START Source document

Samuel Arnold – Child Okeford’s Aussie Pioneer

Readers of The Hill have learned of a group of 30 emigrants to Australia in 1849. The story was read by another amateur historian Barry Barnett who whilst not living in Child Okeford had, as one of his forebears, a man called Ben Weeks. Sadly Ben died from a fall from the Plough and Harrow Inn in Camden New South Wales. Whilst investigating Ben, Barry discovered that the pub had been founded by Samuel Arnold a man who had emigrated from Child Okeford in 1836. His interest piqued, Barry has done a lot of research and I am very pleased to publish his evocative account of the circumstances of Samuel Arnolds emigration and his subsequent life there. The Plough and Harrow Inn [ https://www.ploughnharrow.com.au/  ] still exists and they too have been in contact with us and I have been able to provide them with a few old photos of the village. It certainly is a small world. Here then is Barry’s account of Samuel Arnold.

 

Samuel ArnoldChild Okeford’s Aussie Pioneer

Samuel Arnold was born in Child Okeford in 1811 and was a wheelwright by trade. In 1835, he married Ann Savery in the Church of St Paul, Hamoon. A year later in November 1836, the young married couple left Child Okeford with their baby daughter, Sarah to seek out a better life in New South Wales.

In an era when a North Dorset villager was only likely to venture about ten miles from home, the voyage to Australia must have seemed like a journey to the moon. Even the short land journey to Southampton would have been a culture shock to Samuel and Ann Arnold with the town’s bustling, grubby streets with open sewers.

North Dorset’s Economic Depression

After the Napoleonic Wars the conditions of agricultural labouring classes continued to deteriorate and many parish officials encouraged them to emigrate. Economic depression in the south of England was caused by population growth, farm mechanisation and foreign competition, particularly on wool.

END Source document

- [Exercise details]
Copy the passage of the article about Samuel Arnold that starts at "Samuel ArnoldChild Okeford’s" and ends at "in New South Wales.".

START Excerpted records

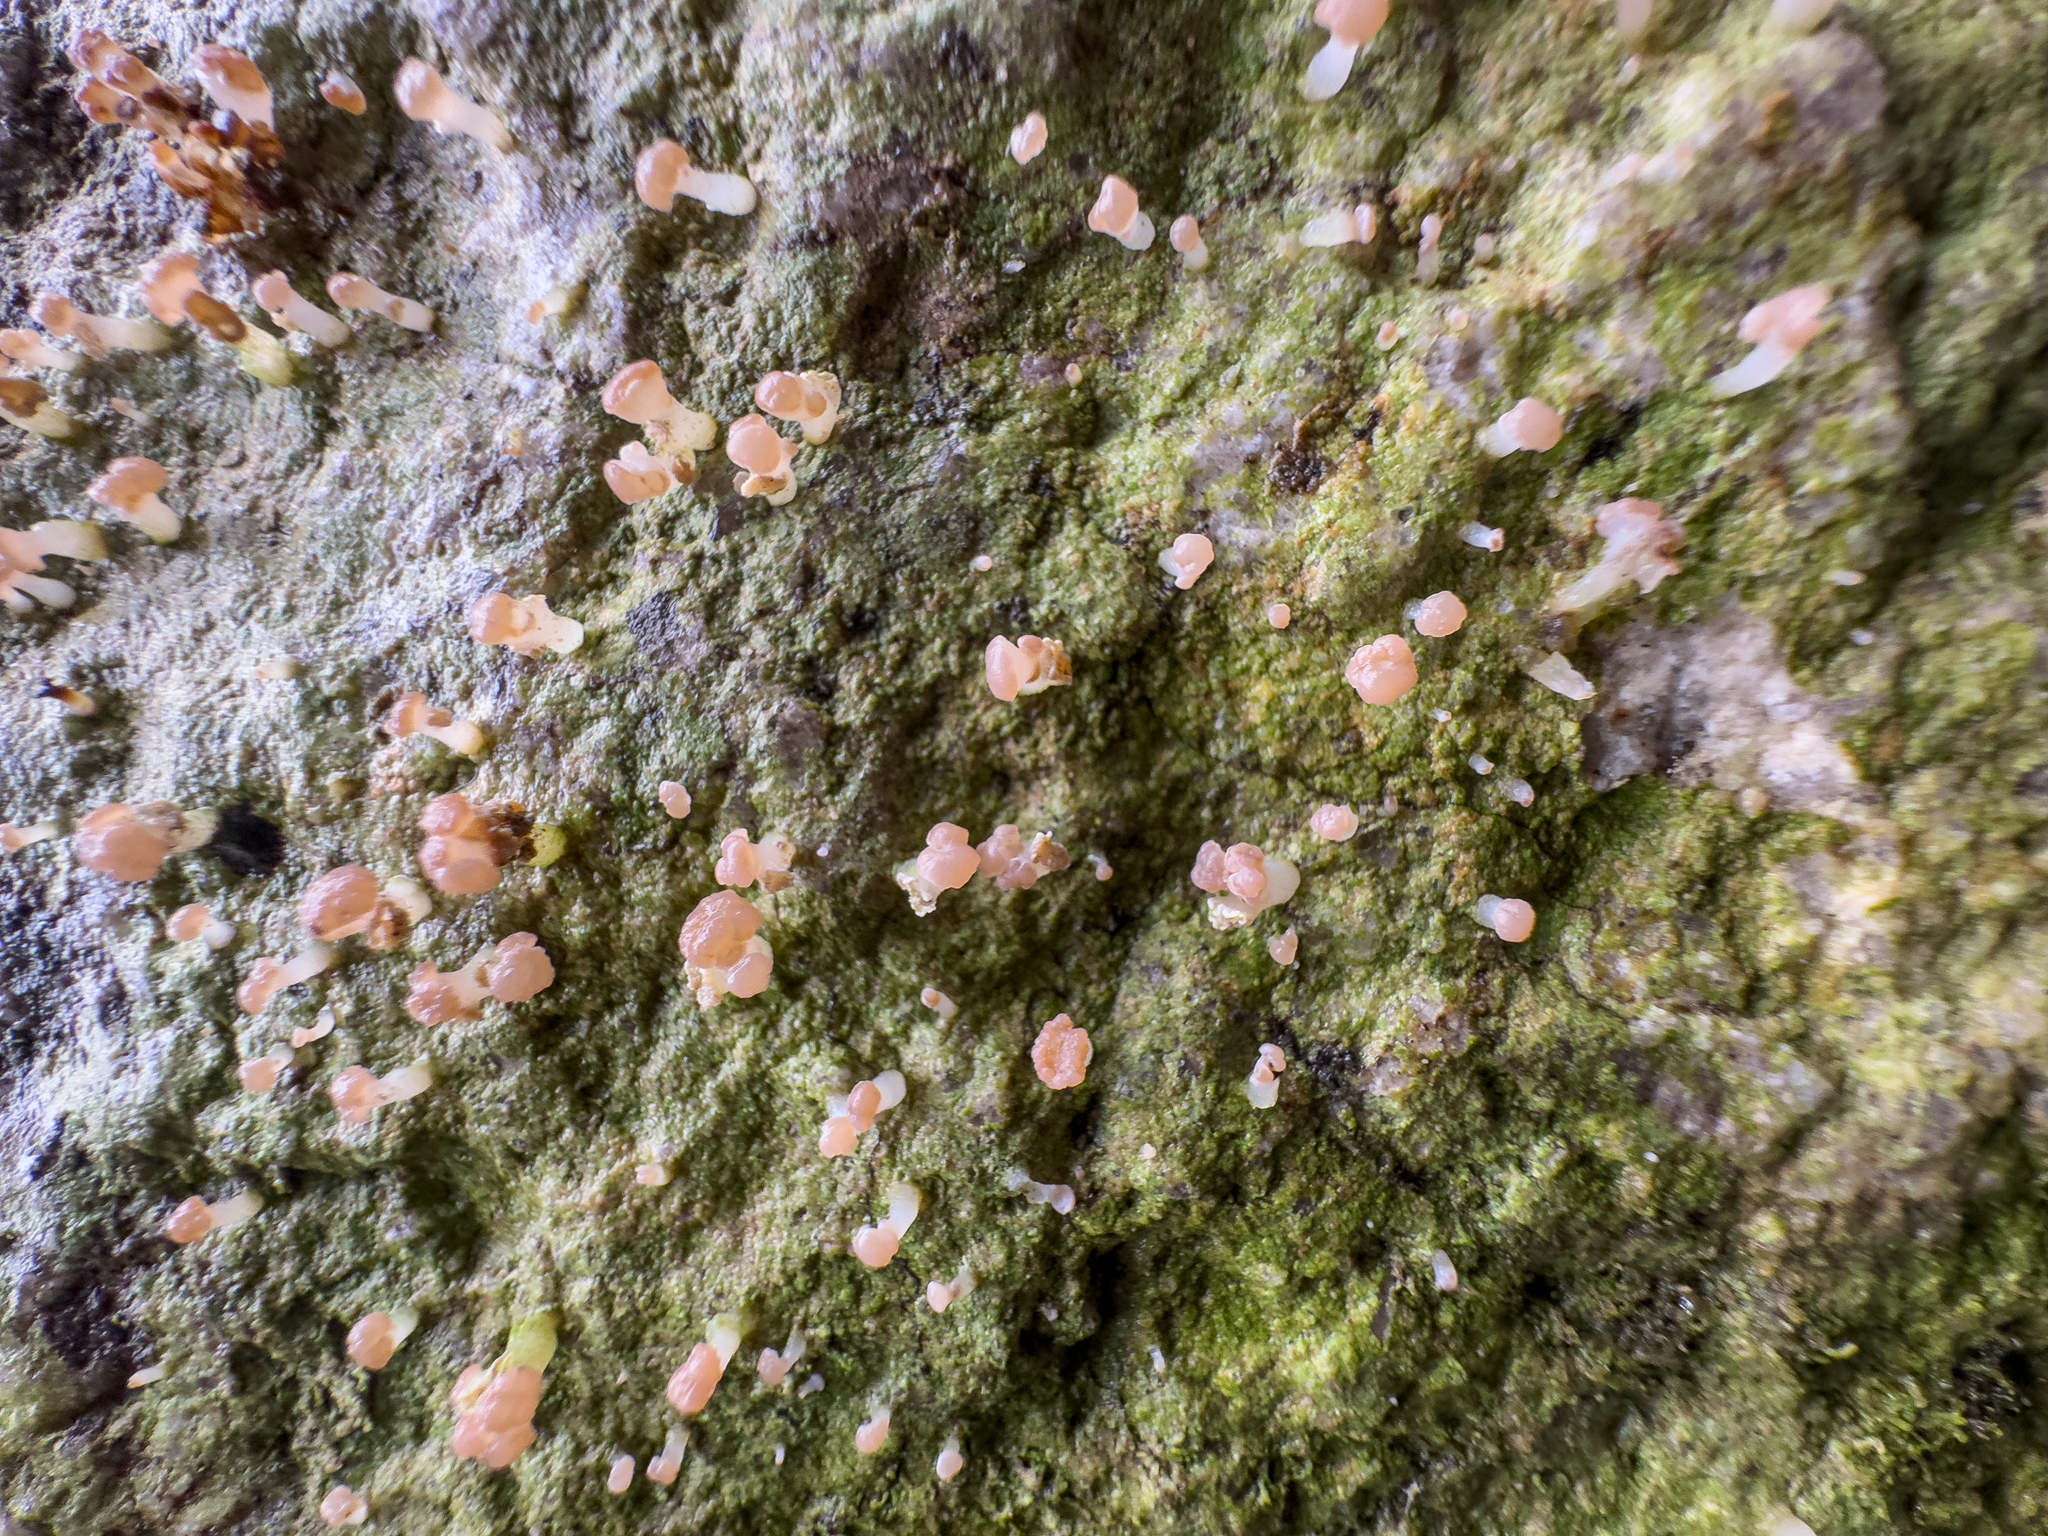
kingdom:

END Excerpted records
START Excerpted records

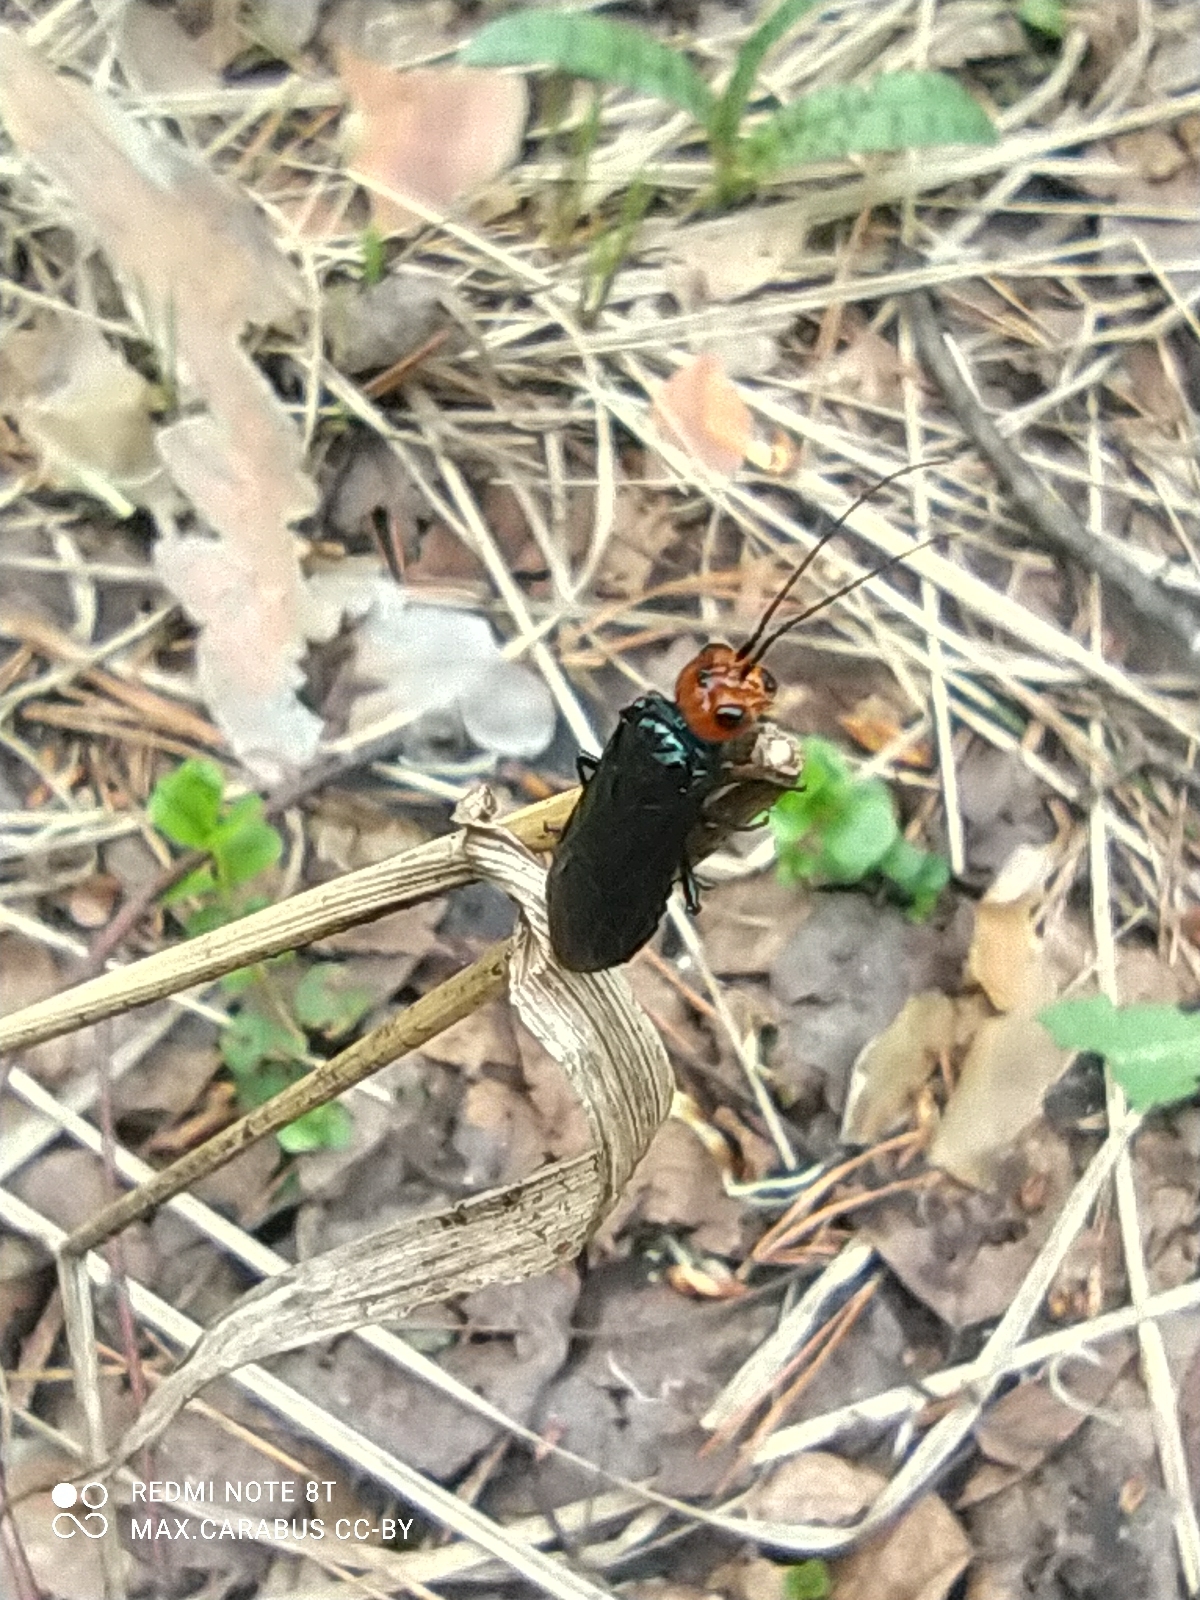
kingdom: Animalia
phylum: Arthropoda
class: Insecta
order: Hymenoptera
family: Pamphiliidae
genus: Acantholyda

END Excerpted records
START Excerpted records

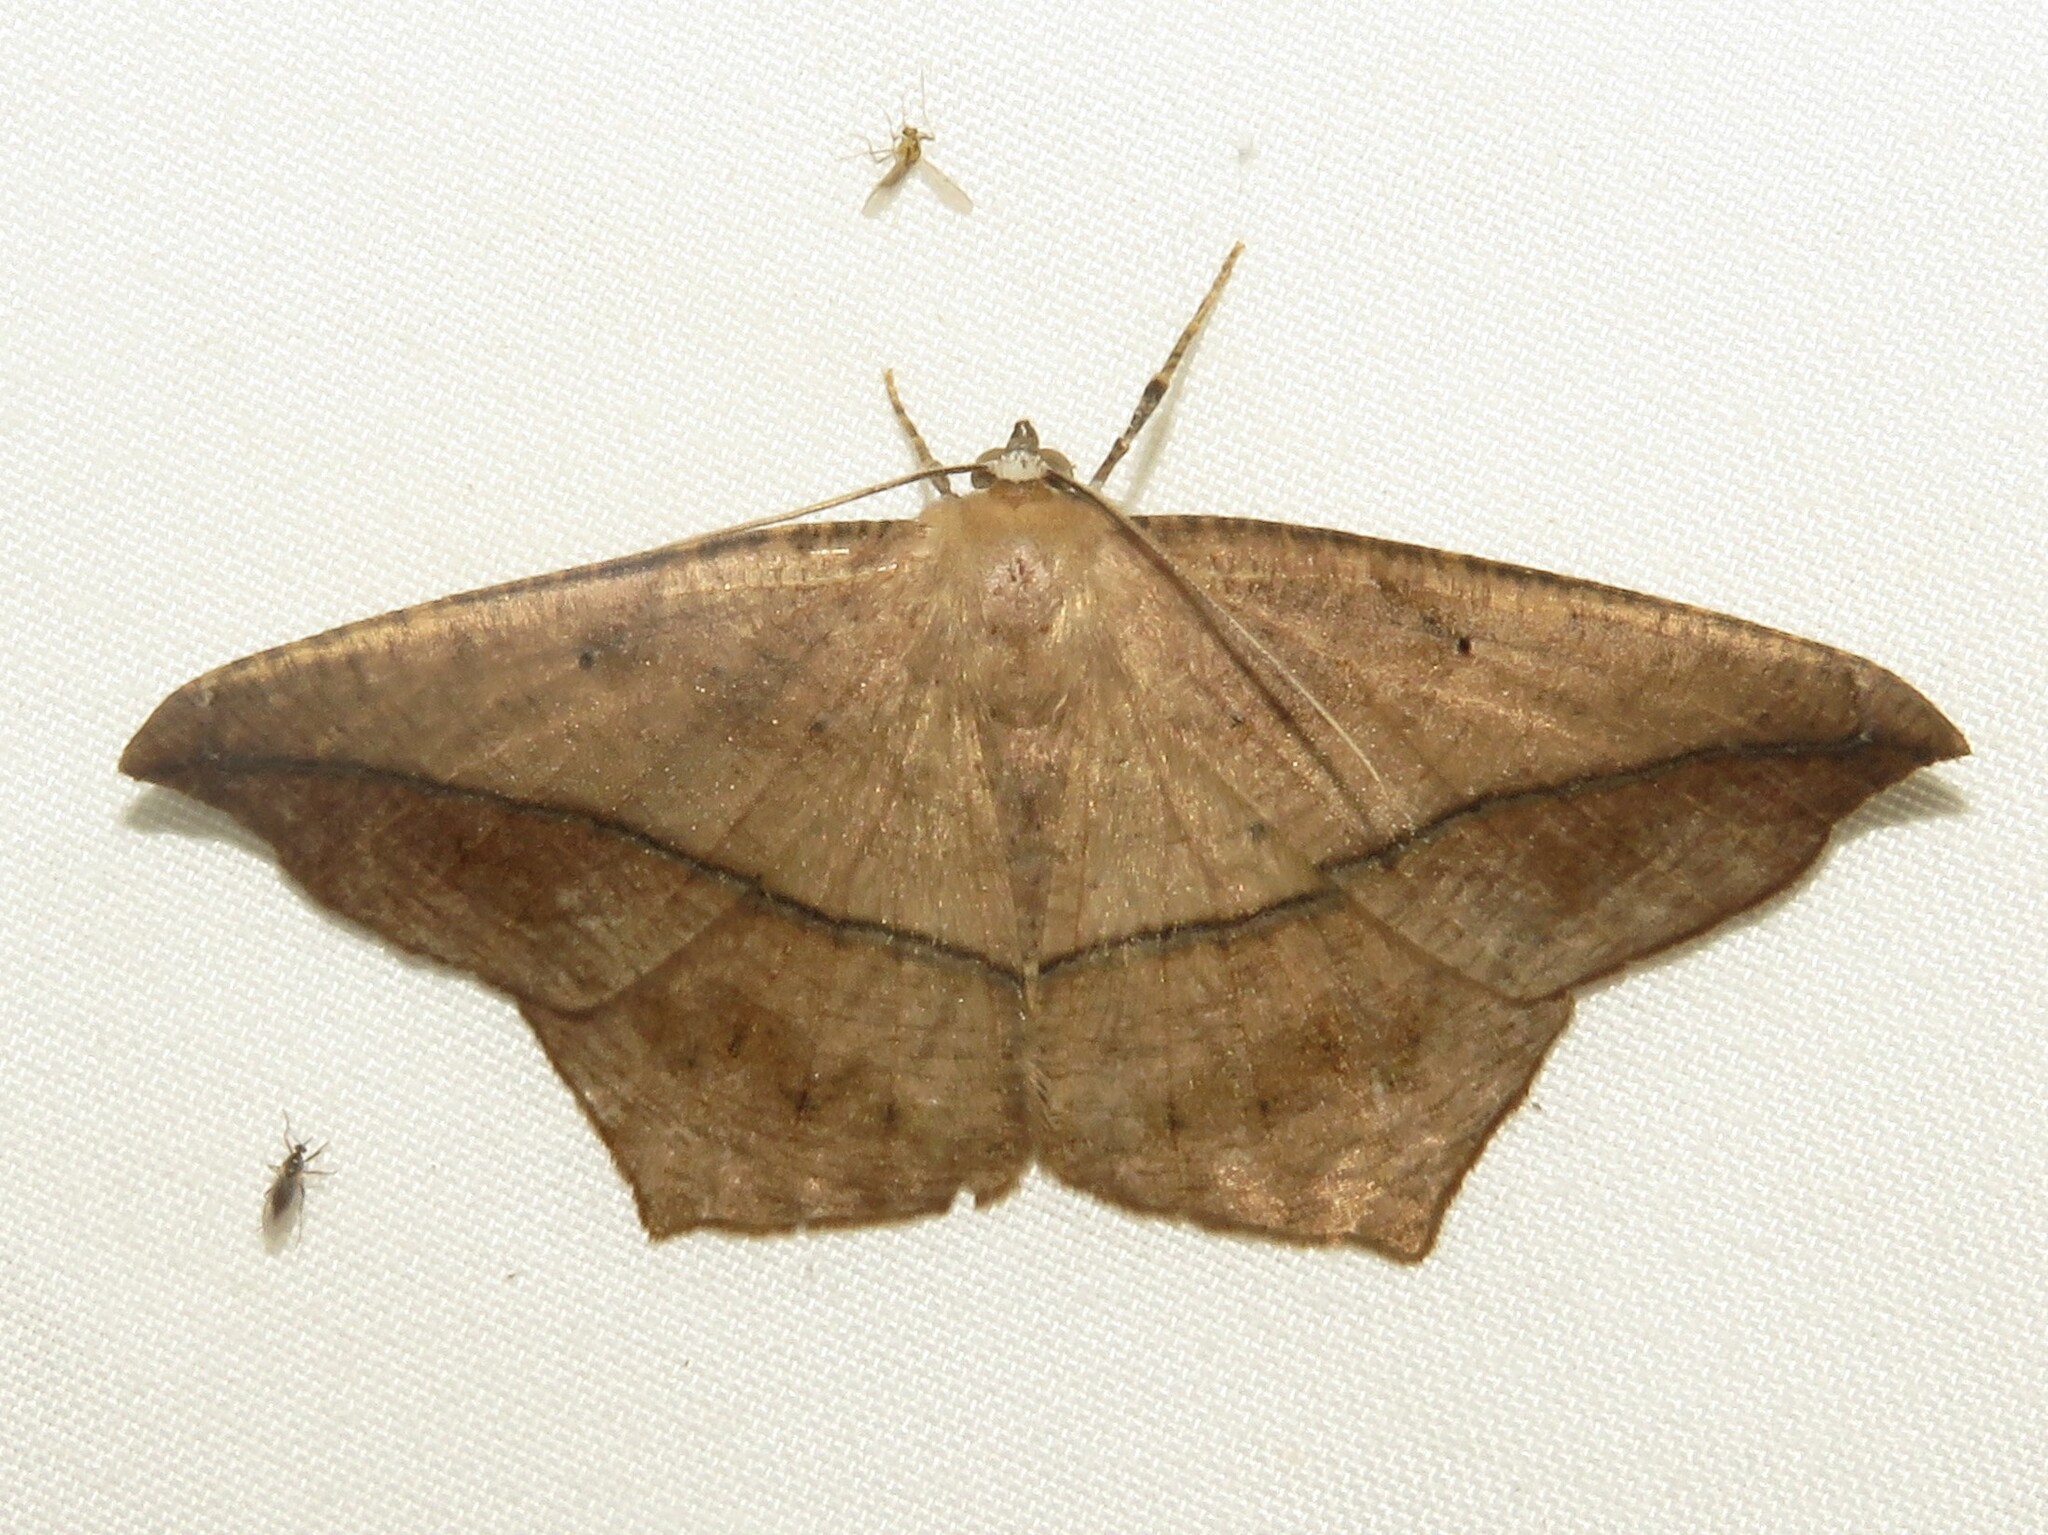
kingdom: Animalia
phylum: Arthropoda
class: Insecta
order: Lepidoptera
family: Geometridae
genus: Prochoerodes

END Excerpted records

- [Correct result]
Samuel ArnoldChild Okeford’s Aussie Pioneer

Samuel Arnold was born in Child Okeford in 1811 and was a wheelwright by trade. In 1835, he married Ann Savery in the Church of St Paul, Hamoon. A year later in November 1836, the young married couple left Child Okeford with their baby daughter, Sarah to seek out a better life in New South Wales.